- Artwork for European releases

Single by Phil Collins

from the album Tarzan: An Original Walt Disney Records Soundtrack
- Released: October 25, 1999
- Length: 3:00
- Label: Walt Disney
- Songwriter: Phil Collins
- Producers: Phil Collins; Rob Cavallo;

Phil Collins singles chronology
| "Two Worlds" (1999) | "Strangers Like Me" (1999) | "Son of Man" (2000) |

Licensed audio
- "Strangers Like Me" on YouTube

= Strangers Like Me =

"Strangers Like Me" is a song by the English drummer Phil Collins for the soundtrack of Disney's 1999 animated film Tarzan. The song peaked at number ten on the U.S. Billboard Hot Adult Contemporary Tracks chart and received highly positive reviews. Collins also recorded the song in Spanish (Lo extraño que soy), Italian (Al di fuori di me), French (Je veux savoir) and German (Fremde wie ich).

This song has also appeared in the film's Broadway musical.

==Lyrics==
The song talks about Tarzan's fascination with Jane, Professor Porter, and Clayton, as well as the wider human world he has yet to see. The song has a verse describing Tarzan's feelings for Jane.

==Music video==
The music video for the song was directed by Dani Jacobs and features Collins performing the song in a jungle, intercut with clips from Tarzan.

==Track listings, formats, and versions==
===2005 CD===
1. "Strangers Like Me" (Phil Collins's Radio Mix Version)
2. "Strangers Like Me" (Everlife Version) (From "Disney Mania 3")
3. "Trashin' The Camp" (By: *NSYNC & Phil Collins)
4. "Strangers Like Me" (Phil Collins's Radio Mix Version) (Video)
5. "Strangers Like Me" (Everlife Version) (From "Disney Mania 3") (Video)

===2005/1999 DVD Single===
====1999 Phil Colins's DVD Single====
1. "Strangers Like Me" (Phil Collins's Radio Mix Video)
2. "Trashin' The Camp!" (Studio Session Music Video With *NSYNC & Phil Collins) (Video)
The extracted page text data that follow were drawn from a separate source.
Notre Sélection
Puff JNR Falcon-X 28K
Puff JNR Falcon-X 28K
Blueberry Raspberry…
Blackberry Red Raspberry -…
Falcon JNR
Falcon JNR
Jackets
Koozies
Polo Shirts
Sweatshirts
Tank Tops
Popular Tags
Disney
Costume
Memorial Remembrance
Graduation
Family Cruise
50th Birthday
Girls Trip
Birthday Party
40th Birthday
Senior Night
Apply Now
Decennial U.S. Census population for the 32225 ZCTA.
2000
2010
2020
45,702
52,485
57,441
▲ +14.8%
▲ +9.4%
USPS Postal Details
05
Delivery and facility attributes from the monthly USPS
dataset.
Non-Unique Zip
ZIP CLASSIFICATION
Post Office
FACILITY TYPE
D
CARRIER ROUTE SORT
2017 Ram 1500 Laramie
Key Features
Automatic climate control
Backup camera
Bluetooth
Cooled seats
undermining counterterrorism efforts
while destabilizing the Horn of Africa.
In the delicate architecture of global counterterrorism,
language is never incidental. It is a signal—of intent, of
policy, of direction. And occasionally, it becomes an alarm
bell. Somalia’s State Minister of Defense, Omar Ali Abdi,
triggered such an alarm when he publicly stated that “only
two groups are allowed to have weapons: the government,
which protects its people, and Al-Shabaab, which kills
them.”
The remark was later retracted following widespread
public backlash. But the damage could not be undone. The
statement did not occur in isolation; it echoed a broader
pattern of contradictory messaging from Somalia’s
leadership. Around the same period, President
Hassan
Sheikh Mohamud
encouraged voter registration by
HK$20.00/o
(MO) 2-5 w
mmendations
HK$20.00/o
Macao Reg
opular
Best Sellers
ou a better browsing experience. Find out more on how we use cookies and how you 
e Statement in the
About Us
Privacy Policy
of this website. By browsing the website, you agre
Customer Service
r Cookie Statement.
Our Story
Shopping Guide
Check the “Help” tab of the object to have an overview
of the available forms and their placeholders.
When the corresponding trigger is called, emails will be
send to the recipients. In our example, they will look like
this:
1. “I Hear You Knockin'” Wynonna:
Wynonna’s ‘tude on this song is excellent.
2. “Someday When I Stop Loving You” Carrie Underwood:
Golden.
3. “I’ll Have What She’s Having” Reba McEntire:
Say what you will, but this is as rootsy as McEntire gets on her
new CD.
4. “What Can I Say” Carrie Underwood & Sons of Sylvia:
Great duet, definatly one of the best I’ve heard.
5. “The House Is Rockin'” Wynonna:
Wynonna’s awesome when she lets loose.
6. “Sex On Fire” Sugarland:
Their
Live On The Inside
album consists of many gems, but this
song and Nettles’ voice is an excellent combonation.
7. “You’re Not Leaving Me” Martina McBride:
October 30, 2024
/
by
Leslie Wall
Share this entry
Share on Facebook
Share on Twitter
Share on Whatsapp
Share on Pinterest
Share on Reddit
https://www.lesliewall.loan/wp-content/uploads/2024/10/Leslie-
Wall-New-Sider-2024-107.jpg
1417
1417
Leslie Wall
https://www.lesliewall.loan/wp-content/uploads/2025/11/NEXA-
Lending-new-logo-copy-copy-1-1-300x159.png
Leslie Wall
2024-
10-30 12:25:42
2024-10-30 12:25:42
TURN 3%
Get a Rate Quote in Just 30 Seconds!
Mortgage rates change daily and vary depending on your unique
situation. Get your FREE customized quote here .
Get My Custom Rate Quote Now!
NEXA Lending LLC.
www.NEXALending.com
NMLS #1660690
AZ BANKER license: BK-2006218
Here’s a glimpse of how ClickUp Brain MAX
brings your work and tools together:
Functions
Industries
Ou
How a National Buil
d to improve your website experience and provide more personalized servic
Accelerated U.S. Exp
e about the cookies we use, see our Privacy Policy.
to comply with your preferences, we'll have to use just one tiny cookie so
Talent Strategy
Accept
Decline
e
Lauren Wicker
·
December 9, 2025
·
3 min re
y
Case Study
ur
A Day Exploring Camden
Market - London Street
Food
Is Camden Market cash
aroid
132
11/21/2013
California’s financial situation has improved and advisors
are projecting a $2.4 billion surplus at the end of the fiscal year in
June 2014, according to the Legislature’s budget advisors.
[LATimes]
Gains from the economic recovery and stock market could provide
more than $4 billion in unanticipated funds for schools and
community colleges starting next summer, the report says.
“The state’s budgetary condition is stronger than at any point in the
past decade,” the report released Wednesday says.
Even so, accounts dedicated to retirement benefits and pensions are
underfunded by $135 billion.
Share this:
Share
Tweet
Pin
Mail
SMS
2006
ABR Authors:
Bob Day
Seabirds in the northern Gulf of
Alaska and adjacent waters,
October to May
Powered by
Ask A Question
====2005 Everlife DVD Single====
1. "Strangers Like Me" (Live) (From "Disney Mania 3") (Video)
2. "Trashin' The Camp!" (Studio Session Music Video With *NSYNC & Phil Collins) (Repeat) (Video)
3. Photo Gallery

===2005 Enhanced VCD DualDisc Promo===
- CD Side
1. "Strangers Like Me" (Phil Collins Radio Mix)
2. "Strangers Like Me" (Everlife Version)
3. "Trashin' The Camp!" (By: *NSYNC & Phil Collins)
- DVD Side
4. "Strangers Like Me" (Phil Collins Radio Mix' Version) (Music Video)
5. "Strangers Like Me" (Everlife Version) (Live) (Music Video)
6. "Trashin' The Camp!" (Studio Session Music Video With *NSYNC & Phil Collins)

== Personnel ==
- Phil Collins – vocals, keyboards, drums, percussion
- Michael Landau – guitars
- Nathan East – electric bass
- Mark Mancina – arrangements

==Charts==
===Weekly charts===

Weekly chart performance
| Chart (1999–2000) | Peak position |
|---|---|
| Austria (Ö3 Austria Top 40) | 28 |
| Canada Adult Contemporary (RPM) | 7 |
| Czech Republic Radio (IFPI) | 26 |
| Europe (Eurochart Hot 100) | 59 |
| Europe (European Radio Top 50) | 30 |
| France (SNEP) | 52 |
| Germany (GfK) | 29 |
| Netherlands (Single Top 100) | 75 |
| Netherlands (Tipparade) | 18 |
| Switzerland (Schweizer Hitparade) | 22 |
| US Adult Contemporary (Billboard) | 10 |

===All-time charts===

All-time chart performance
| Chart | Rank |
|---|---|
| UK Disney Streaming (OCC) | 73 |
| UK Phil Collins Downloads (OCC) | 15 |
| UK Phil Collins Streaming (OCC) | 9 |

==Certifications==

Certifications and sales
| Region | Certification | Certified units/sales |
| Denmark (IFPI Danmark) | Gold | 45,000^{‡} |
| United Kingdom (BPI) | Silver | 200,000^{‡} |
| United States (RIAA) | Platinum | 1,000,000^{‡} |
^{‡} Sales+streaming figures based on certification alone.